Monday, March 29, 2010

Performance testing using HP LoadRunner software

Dhananjay Kumar sent me an email saying that he wanted to explore HP LoadRunner. He said that he wanted information on HP LoadRunner configuration and on analyzing the HP LoadRunner results.

If you want to learn HP LoadRunner version 12 (current version at this time), please view my full set of LoadRunner Tutorials . You should view these videos in the order given.

There is an excellent white paper titled, "HP LoadRunner software—tips and tricks for configuration, scripting and execution". You can read this white paper that contains numerous tips as well as code samples. There are tips to create a high level performance test plan and tips for scripting, building scenarios, data handling and test execution.

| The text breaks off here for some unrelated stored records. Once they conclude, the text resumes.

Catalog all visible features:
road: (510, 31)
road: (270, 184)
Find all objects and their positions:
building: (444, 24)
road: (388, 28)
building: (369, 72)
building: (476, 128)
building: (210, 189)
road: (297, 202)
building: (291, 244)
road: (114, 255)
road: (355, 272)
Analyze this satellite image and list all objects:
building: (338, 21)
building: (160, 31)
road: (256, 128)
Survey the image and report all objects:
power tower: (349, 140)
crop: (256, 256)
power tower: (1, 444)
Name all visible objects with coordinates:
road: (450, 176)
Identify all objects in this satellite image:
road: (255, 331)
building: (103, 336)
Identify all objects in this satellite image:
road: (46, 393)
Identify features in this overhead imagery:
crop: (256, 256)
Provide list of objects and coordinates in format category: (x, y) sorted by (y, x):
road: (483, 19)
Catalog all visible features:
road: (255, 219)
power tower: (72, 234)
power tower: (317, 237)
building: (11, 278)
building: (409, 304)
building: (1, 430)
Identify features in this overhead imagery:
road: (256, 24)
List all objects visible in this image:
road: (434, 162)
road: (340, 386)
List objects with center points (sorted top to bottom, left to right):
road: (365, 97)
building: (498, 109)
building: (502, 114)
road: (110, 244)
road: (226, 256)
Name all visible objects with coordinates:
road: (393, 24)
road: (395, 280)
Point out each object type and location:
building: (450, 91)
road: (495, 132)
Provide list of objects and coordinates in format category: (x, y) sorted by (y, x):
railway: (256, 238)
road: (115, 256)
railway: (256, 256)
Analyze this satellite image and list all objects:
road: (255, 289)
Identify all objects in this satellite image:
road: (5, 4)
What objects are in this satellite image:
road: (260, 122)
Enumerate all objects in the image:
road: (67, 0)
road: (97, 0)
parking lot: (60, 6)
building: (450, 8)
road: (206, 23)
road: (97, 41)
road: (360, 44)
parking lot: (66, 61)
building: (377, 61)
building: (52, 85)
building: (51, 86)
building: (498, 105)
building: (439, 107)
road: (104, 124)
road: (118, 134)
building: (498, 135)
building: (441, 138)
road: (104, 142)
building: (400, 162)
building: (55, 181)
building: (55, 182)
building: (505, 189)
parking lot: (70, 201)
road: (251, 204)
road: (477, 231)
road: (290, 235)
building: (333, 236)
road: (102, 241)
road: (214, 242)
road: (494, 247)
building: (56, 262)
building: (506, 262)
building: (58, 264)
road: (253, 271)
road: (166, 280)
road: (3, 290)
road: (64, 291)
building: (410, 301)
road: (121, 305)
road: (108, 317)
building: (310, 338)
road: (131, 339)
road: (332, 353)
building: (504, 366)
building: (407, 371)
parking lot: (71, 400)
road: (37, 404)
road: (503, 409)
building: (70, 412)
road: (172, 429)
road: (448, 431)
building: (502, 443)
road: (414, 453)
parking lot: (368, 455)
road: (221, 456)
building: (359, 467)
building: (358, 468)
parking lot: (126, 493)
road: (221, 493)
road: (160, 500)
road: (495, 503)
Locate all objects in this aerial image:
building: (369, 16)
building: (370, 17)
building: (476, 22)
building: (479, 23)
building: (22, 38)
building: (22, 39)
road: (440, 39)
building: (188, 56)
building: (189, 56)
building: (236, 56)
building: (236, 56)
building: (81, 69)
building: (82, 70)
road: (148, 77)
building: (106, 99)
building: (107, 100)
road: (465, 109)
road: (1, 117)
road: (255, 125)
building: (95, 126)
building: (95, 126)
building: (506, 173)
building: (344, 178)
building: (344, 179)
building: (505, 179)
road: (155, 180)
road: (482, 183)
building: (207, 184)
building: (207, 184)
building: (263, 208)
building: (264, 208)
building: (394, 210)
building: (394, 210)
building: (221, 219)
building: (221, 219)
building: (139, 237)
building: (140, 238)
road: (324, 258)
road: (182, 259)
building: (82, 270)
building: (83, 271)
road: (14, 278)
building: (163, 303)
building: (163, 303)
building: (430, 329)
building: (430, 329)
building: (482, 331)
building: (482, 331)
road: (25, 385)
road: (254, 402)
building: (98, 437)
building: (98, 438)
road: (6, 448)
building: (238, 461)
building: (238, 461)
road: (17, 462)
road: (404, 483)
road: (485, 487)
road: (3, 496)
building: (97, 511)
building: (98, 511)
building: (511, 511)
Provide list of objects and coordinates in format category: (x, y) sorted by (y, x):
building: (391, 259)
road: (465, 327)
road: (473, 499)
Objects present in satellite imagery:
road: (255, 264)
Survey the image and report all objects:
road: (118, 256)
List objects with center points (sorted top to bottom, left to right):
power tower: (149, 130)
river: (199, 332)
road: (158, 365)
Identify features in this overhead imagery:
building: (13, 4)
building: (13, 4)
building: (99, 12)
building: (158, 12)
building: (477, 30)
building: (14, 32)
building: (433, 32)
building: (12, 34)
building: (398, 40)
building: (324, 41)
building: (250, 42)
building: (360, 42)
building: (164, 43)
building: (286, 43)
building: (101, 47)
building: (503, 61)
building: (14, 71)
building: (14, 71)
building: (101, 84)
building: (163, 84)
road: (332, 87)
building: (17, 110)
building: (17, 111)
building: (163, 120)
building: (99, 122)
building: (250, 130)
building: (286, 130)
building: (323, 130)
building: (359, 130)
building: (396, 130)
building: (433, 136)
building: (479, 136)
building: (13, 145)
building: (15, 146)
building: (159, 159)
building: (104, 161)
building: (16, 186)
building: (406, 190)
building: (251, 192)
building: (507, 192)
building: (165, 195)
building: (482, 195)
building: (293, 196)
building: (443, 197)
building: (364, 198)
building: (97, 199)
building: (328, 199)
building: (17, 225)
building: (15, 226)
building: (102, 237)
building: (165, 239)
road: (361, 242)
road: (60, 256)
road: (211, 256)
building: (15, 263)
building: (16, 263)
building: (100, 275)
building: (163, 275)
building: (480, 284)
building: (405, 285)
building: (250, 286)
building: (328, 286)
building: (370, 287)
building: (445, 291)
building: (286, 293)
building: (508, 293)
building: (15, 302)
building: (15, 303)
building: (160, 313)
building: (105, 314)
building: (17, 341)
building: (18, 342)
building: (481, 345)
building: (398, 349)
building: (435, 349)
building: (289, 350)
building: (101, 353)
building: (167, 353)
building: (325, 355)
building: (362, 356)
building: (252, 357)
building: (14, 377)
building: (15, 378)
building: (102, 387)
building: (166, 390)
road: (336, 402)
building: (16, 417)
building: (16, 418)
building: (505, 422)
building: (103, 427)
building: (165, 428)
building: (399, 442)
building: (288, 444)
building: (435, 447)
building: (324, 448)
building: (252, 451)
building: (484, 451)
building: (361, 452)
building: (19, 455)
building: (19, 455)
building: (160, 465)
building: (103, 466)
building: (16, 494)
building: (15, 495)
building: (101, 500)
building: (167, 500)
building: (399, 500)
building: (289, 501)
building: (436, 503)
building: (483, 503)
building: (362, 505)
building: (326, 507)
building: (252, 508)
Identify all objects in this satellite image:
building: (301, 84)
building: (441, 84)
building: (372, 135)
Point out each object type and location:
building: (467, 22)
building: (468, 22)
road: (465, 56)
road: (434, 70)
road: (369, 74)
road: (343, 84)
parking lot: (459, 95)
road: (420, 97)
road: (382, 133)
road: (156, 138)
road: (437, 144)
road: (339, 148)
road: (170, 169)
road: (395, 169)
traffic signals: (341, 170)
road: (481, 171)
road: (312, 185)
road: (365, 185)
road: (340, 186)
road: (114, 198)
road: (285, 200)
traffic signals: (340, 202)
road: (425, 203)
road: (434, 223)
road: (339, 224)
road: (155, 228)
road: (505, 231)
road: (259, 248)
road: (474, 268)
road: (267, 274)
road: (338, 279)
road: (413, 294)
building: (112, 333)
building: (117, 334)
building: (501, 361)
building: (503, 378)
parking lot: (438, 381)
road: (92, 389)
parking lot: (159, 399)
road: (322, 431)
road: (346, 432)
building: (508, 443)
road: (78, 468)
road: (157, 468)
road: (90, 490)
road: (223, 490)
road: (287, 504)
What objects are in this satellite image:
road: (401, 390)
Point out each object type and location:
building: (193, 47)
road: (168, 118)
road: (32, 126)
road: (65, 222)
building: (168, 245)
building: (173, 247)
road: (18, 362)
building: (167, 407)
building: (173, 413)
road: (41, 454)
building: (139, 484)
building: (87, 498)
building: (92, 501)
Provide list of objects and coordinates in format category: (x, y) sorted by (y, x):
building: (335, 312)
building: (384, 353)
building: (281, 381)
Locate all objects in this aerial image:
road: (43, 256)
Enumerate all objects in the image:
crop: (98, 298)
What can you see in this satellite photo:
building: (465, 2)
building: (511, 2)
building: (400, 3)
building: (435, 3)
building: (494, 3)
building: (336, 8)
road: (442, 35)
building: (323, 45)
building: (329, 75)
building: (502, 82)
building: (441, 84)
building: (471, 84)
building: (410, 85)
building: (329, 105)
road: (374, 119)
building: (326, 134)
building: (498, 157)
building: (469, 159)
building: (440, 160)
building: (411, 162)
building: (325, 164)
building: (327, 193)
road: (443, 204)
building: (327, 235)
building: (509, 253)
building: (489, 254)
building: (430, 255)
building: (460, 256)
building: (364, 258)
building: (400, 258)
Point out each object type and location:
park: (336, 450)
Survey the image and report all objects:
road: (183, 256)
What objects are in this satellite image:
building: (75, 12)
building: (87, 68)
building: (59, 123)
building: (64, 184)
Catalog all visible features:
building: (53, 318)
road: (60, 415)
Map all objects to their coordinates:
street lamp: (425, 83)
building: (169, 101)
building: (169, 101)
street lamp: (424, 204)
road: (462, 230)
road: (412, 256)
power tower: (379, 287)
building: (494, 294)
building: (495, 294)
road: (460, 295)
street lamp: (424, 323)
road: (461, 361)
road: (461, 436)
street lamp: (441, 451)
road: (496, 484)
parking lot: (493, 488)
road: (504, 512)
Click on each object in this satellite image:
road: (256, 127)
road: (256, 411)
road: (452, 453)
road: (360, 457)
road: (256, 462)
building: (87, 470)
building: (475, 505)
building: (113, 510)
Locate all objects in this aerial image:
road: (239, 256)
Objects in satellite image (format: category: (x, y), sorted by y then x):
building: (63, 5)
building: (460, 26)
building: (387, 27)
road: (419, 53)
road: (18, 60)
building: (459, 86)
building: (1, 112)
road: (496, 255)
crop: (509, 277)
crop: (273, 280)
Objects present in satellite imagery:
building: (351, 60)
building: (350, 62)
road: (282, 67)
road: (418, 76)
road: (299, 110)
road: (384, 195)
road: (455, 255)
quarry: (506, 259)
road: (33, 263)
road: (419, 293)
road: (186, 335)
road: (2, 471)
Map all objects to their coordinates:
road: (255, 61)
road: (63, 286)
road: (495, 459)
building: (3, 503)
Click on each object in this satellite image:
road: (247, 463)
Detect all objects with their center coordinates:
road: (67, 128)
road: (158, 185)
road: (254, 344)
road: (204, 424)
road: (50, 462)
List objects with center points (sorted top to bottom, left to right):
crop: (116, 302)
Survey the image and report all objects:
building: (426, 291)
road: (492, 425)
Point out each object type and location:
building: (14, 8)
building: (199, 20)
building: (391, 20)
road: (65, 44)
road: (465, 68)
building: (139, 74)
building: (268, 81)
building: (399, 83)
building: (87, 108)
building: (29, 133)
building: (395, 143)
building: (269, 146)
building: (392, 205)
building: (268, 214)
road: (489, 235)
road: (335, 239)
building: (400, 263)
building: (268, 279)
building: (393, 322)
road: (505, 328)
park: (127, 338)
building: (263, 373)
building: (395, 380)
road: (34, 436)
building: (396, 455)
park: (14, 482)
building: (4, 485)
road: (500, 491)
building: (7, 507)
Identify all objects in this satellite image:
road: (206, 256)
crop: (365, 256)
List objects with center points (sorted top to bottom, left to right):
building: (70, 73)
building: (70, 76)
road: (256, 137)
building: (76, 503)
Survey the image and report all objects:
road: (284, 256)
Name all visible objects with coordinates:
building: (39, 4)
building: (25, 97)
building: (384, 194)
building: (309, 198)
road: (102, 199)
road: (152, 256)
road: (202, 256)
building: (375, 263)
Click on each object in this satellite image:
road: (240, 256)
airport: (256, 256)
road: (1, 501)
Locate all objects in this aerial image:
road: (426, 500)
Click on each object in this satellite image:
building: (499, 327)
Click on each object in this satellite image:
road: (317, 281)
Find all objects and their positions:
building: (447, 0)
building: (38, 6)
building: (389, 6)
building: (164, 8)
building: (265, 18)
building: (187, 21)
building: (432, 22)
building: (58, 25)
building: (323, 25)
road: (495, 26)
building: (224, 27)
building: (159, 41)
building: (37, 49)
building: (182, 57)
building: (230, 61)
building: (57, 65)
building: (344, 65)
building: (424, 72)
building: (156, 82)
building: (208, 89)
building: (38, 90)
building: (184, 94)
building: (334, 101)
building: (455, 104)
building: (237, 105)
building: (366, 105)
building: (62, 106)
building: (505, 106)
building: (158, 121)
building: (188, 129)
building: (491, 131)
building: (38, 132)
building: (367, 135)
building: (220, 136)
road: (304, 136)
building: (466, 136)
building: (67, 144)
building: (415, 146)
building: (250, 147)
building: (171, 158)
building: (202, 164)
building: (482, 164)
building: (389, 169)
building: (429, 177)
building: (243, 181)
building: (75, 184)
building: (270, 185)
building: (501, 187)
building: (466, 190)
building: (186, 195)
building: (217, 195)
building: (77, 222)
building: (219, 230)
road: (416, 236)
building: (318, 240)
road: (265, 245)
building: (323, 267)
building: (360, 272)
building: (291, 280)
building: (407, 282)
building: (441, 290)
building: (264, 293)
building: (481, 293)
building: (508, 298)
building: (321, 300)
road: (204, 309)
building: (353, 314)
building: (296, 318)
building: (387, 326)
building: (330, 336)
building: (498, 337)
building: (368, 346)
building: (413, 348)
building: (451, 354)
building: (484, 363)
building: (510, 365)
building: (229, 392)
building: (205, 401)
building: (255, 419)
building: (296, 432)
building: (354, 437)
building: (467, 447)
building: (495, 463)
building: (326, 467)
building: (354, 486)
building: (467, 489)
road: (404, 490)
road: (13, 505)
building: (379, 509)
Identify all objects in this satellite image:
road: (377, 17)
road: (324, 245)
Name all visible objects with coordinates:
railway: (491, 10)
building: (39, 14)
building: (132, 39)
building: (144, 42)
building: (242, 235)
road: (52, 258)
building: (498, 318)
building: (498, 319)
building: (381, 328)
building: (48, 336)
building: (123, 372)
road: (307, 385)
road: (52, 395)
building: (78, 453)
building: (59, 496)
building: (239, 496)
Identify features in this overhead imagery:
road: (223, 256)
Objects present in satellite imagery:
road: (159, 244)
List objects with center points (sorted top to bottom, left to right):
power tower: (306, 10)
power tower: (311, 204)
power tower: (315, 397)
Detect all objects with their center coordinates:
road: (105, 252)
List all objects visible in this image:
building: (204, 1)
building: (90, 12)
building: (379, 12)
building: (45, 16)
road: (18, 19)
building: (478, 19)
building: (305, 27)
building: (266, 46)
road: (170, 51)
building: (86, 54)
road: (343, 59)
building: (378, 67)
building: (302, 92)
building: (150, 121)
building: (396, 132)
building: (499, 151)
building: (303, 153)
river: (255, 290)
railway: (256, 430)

Now let us turn our attention to the analysis of the performance test results. As I have mentioned in my earlier post, What knowledge do you need to have in order to do good or best performance testing?, after you run your test, you should first check if the performance test itself was valid. Initially, you may not be able to realize whether the errors you see are errors thrown due to the limitations of your application/ infrastructure or due to defects in your test environment. Therefore, you should start out with a simple and small test (e.g. by using a small number of virtual users, few transactions per second, short test duration and so on). Examine any errors raised by your test. Try to establish the reason of the most common errors and change your script(s), test or tool/ infrastructure configuration accordingly. However, you should make only one change at a time to your script(s) or test. The benefit of this is that if your change were incorrect, you would be able to rollback your change and try something else.

When you are able to run a simple and small test successfully (with minimal errors), it is time to develop your test. Again, do this incrementally. Run the test once, analyze the results and address any problems with the test environment before you make another change to it. Continue to develop your test until you have your full test available with you.

A test running with no errors or minimal errors may still be incorrect. Look for the supporting data, for example:
1. Does the test show that it has generated the Virtual Users specified by you?
2. Do metrics like transactions per second climb up in line with the ramp-up specified by you?
3. If the test puts a substantial load on your application, does your application slow down during the test?
4. Do your load generators become busier during the test?
5. If the test is supposed to create test data in the application, do you see this data in the application after the test is complete?

Even with a good handle on the errors and supporting data from multiple sources, you should not run your test just once. Run the same test multiple times and see if the results match with each other (more or less). If the results do not match, you should find out the reason for the mismatch and address it in your test environment.

Finally, if your test runs multiple times as you expect, it is time to check your test results against your application's performance requirements.

As you can now see, the performance test process (test preparation, test development, test execution and test analysis) is iterative.